Figure 3. Schéma illustrant les effets de l’adiponectine et de la résistine au niveau de l’ovaire. Au niveau ovarien, l’adiponectine et ses récepteurs ont été identifiés dans différent types cellulaires, tels que l’ovocyte, les cellules de la granulosa et les cellules de la thèque. Le système adiponectine est aussi présent au niveau de l’utérus. Au niveau des cellules de la thèque, il a été montré que, chez la vache, l’adiponectine diminue la sécrétion des stéroïdes. Chez la femme, la résistine, en présence ou non de forskoline et d’insuline, augmente l’activité de la 17-α-hydroxylase. D’autre part, il a été montré dans des études in vitro sur des cellules de la granulosa que l’adiponectine augmente, en réponse à l’IGF-1, la sécrétion de stéroïdes chez la poule, la rate et la femme. Quant à la résistine, elle exerce, en réponse à l’IGF-1, des effets variables sur la sécrétion de stéroïdes suivant les espèces. Enfin, l’adiponectine améliore la maturation ovocytaire (femme, souris), ainsi que le développement embryonnaire (femme, souris, porc). E2 : œstradiol ; P4 : progestérone; IGF-1 : insulin like growth factor ; MIV maturation in vitro. |
Figure 4. Schéma illustrant les effets de l’adiponectine et de la résistine au niveau du testicule. L’adiponectine, l’AdipoR1, l’AdipoR2 et la résistine sont retrouvés au niveau des cellules testiculaires. L’adiponectine est localisée au niveau de cellules de Leydig, alors que ces récepteurs sont présents dans les tubes séminifères. L’adiponectine diminue la production de testostérone in vitro. L’absence d’AdipoR2 chez la souris conduit à une aspermie et une atrophie des tubes séminifères. La résistine est détectée dans les cellules de Leydig et à l’intérieur des tubes séminifères dans les cellules de Sertoli. Son rôle reste encore à déterminer. |
La résistine est présente dans le liquide folliculaire, l’ovocyte, les cellules de la thèque et le corps jaune chez la rate et la vache [32]. Contrairement à la rate, elle est retrouvée dans les cellules de la granulosa chez la femme et la vache.

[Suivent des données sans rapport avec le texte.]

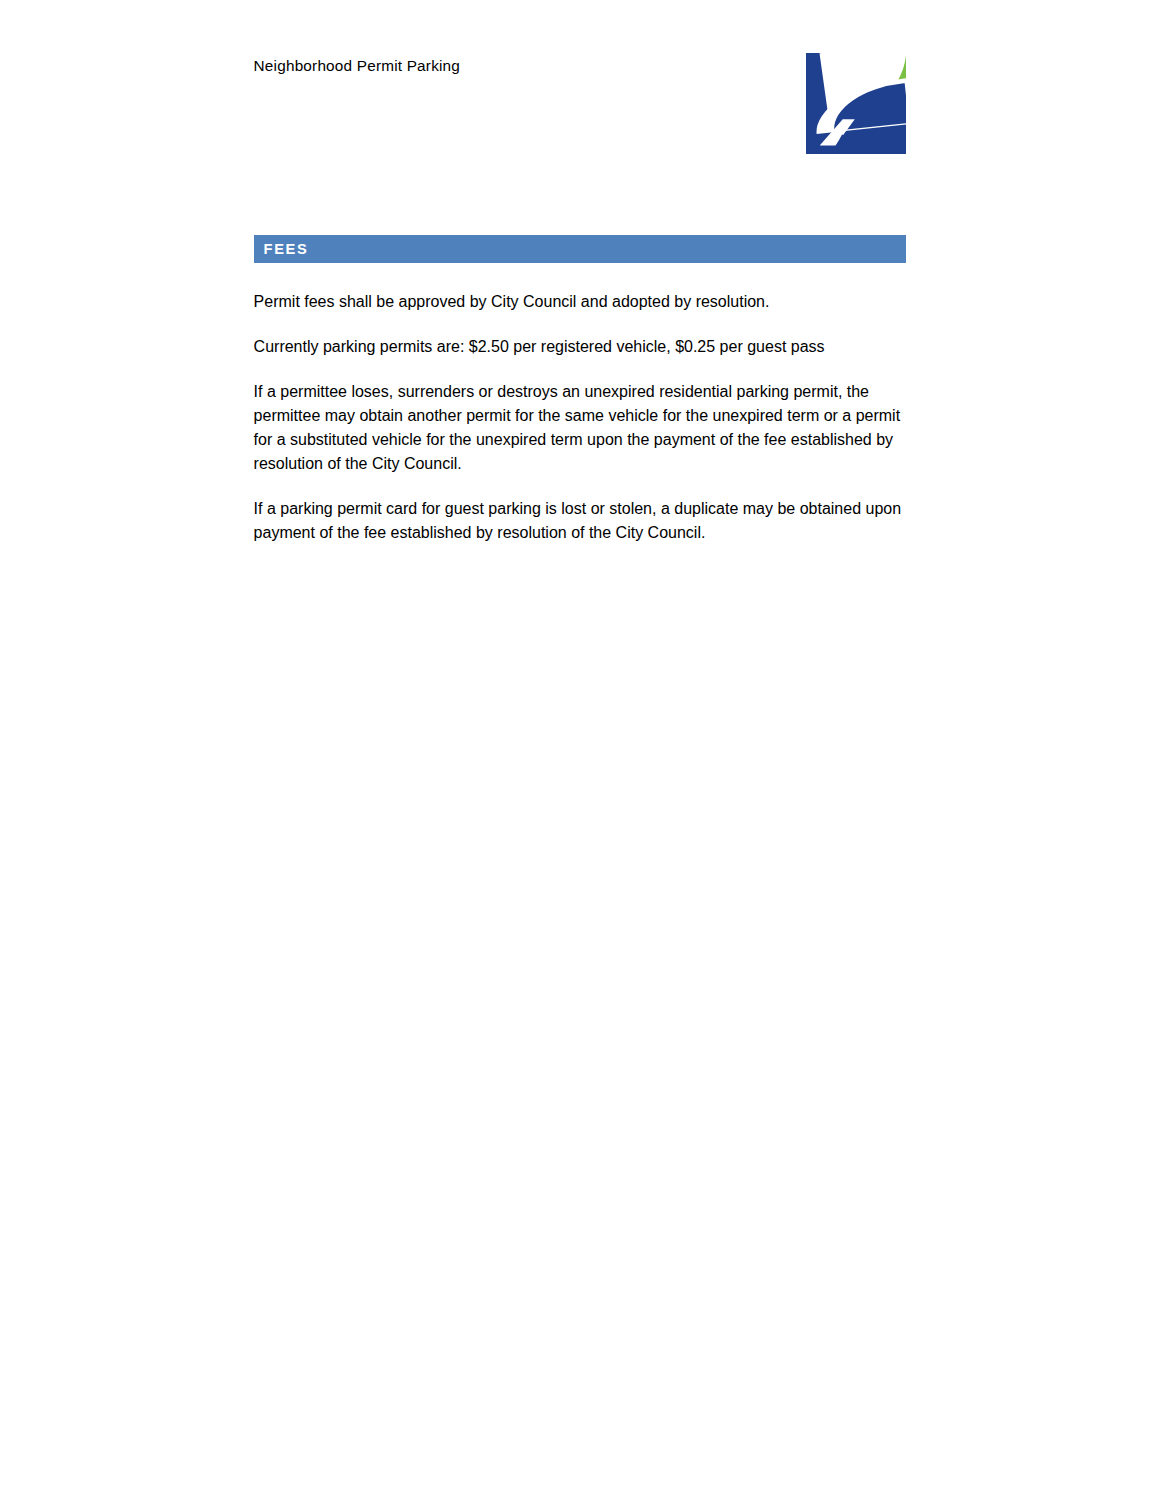Neighborhood Permit Parking
FEES
Permit fees shall be approved by City Council and adopted by resolution.
Currently parking permits are: $2.50 per registered vehicle, $0.25 per guest pass
If a permittee loses, surrenders or destroys an unexpired residential parking permit, the permittee may obtain another permit for the same vehicle for the unexpired term or a permit for a substituted vehicle for the unexpired term upon the payment of the fee established by resolution of the City Council.
If a parking permit card for guest parking is lost or stolen, a duplicate may be obtained upon payment of the fee established by resolution of the City Council.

Dans les cellules de thèques humaines en culture, la résistine augmente l’expression de la 17-α-hydroxylase en présence de forskoline et/ou de forskoline + insuline, suggérant un rôle de la résistine dans la production d’androgènes [33]. Chez la vache et la rate, la résistine module différemment la steroïdogenèse et la prolifération des cellules de la granulosa en réponse à l’IGF-1, suggérant un effet dépendant de l’espèce [32].
Le testicule
Même si la plupart des études sur les adipocytokines se sont principalement focalisées sur l’ovaire, des travaux montrent la présence de l’adiponectine, d’AdipoR1, d’AdipoR2 et de la résistine au niveau des cellules testiculaires. Dans le testicule de rat, l’adiponectine est surtout présente dans les cellules interstitielles de Leydig, alors que ses récepteurs (et principalement AdipoR1) sont présents dans les tubes séminifères [34]. L’adiponectine diminue in vitro la production de testostérone en présence ou non d’hCG (hormone chorionique gonadotrope), alors qu’elle n’a aucun effet sur l’expression des gènes codant pour l’AMH (hormone anti-mullérienne) et le SCF (stem cell factor), spécifiques de la cellule de Sertoli [34]. Chez la souris, la déficience en récepteur AdipoR2 conduit à une atrophie des tubes séminifères et à une aspermie sans modification de la concentration de testostérone [35]. Chez le poulet, des travaux montrent une augmentation des récepteurs de l’adiponectine au cours de la maturation sexuelle, et suggèrent un rôle de l’adiponectine dans la stéroïdogenèse, la spermatogenèse, la fonction des cellules de Sertoli et la motilité des spermatozoïdes [36]. Dans le testicule de rat, la résistine est localisée dans les cellules de Leydig et les cellules de Sertoli à l’intérieur des tubes séminifères. Son expression est régulée par le jeûne, les gonadotrophines et la leptine. De plus, elle varie au cours du développement postnatal atteignant un maximum à l’âge adulte [37]. Ainsi, l’adiponectine et la résistine produites localement ou par voie endocrine sont des senseurs énergétiques capables de réguler les fonctions gonadiques femelles et mâles (Figures 3 et 4).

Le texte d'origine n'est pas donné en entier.